= Exercise goal =
Restate the entries word for word and skip every image.

[Stored items from a collection]
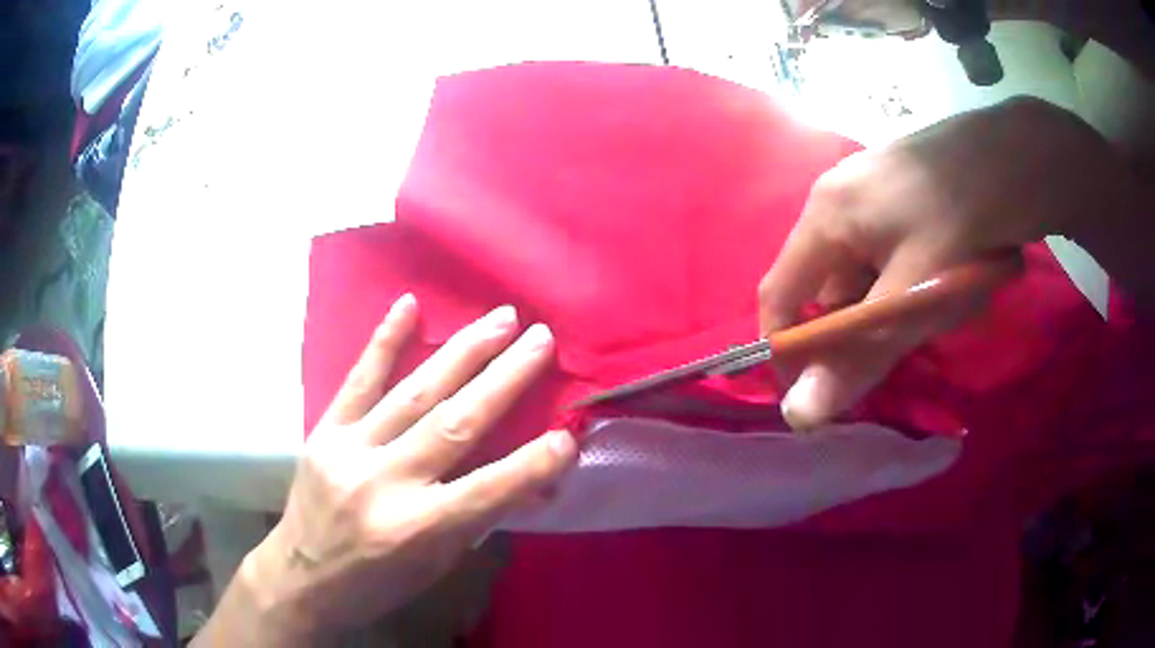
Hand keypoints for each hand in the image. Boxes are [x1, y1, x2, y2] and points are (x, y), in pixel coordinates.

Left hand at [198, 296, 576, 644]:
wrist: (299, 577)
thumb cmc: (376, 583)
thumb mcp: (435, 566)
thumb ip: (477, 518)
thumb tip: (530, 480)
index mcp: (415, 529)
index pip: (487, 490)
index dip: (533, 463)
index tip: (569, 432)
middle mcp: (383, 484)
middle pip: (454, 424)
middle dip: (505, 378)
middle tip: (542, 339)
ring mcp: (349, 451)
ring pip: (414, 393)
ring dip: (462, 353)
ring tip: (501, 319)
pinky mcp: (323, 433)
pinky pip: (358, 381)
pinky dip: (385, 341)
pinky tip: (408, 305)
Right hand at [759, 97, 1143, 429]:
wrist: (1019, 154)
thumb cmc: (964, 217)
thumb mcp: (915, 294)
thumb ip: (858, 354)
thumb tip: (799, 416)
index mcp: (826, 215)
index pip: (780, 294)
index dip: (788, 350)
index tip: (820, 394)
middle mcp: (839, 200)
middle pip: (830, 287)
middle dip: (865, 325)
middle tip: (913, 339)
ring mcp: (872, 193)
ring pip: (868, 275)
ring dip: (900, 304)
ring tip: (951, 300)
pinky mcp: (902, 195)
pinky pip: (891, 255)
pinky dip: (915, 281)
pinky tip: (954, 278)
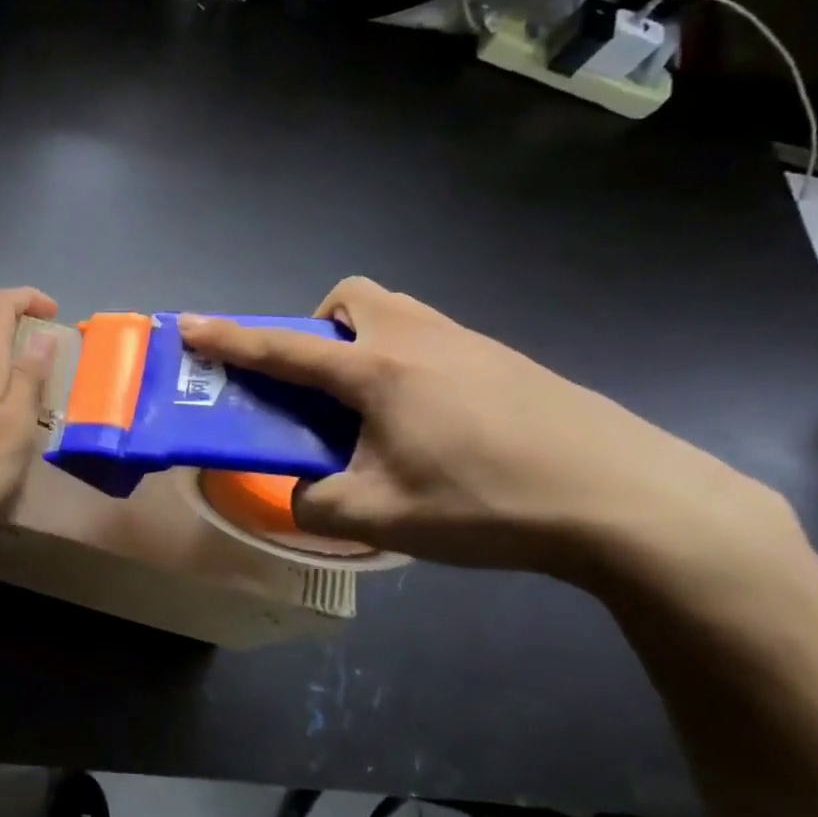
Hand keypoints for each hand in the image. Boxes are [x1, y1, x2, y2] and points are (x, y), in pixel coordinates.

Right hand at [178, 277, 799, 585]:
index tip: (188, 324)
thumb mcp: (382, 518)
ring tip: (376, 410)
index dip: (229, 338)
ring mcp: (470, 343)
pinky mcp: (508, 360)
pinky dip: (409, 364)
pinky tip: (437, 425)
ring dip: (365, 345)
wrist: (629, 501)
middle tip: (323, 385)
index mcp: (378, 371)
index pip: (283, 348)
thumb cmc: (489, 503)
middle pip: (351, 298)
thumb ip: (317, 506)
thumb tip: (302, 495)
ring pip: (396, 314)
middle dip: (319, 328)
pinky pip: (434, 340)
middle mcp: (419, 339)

= Result of this task =
Hand keypoints for each hand in the image. Boxes are [x1, y1, x2, y2] and points are (x, y), in pixel coordinates.

Left hand at [198, 296, 576, 644]:
wrist: (299, 577)
thumb cmc: (376, 583)
thumb mcp: (435, 566)
thumb ip: (477, 518)
thumb tip: (530, 480)
index mcp: (415, 529)
index pip: (487, 490)
index dip: (533, 463)
index tip: (569, 432)
middle mcp: (383, 484)
middle pip: (454, 424)
middle dip: (505, 378)
middle tip: (542, 339)
ring mcp: (349, 451)
ring pip: (414, 393)
ring dip: (462, 353)
ring tip: (501, 319)
pinky mcp: (323, 433)
pinky pip: (358, 381)
pinky dip: (385, 341)
pinky tip: (408, 305)
Right hand at [759, 97, 1143, 429]:
wrist: (1019, 154)
thumb cmc: (964, 217)
thumb mcp: (915, 294)
thumb ip: (858, 354)
thumb tip: (799, 416)
index mcp: (826, 215)
index pip: (780, 294)
index dip: (788, 350)
index tip: (820, 394)
middle mcp: (839, 200)
middle pip: (830, 287)
middle dip: (865, 325)
middle tip: (913, 339)
ring mcp: (872, 193)
ring pip: (868, 275)
ring dip: (900, 304)
ring tip: (951, 300)
pinky mcp: (902, 195)
pinky pip: (891, 255)
pinky dip: (915, 281)
pinky tip: (954, 278)
Hand keypoints for each hand in the image. Boxes are [x1, y1, x2, y2] and points are (x, y), in pixel coordinates.

Right hand at [178, 277, 799, 585]:
index tip: (188, 324)
thumb mcp: (382, 518)
ring tip: (376, 410)
index dip: (229, 338)
ring mcp: (470, 343)
pinky mcp: (508, 360)
pinky dip: (409, 364)
pinky tip: (437, 425)
ring dip: (365, 345)
wrist: (629, 501)
middle tip: (323, 385)
index mcp: (378, 371)
index pip: (283, 348)
thumb cmc: (489, 503)
middle pip: (351, 298)
thumb ip: (317, 506)
thumb tip: (302, 495)
ring pip: (396, 314)
middle dip: (319, 328)
pinky pip: (434, 340)
middle mcp: (419, 339)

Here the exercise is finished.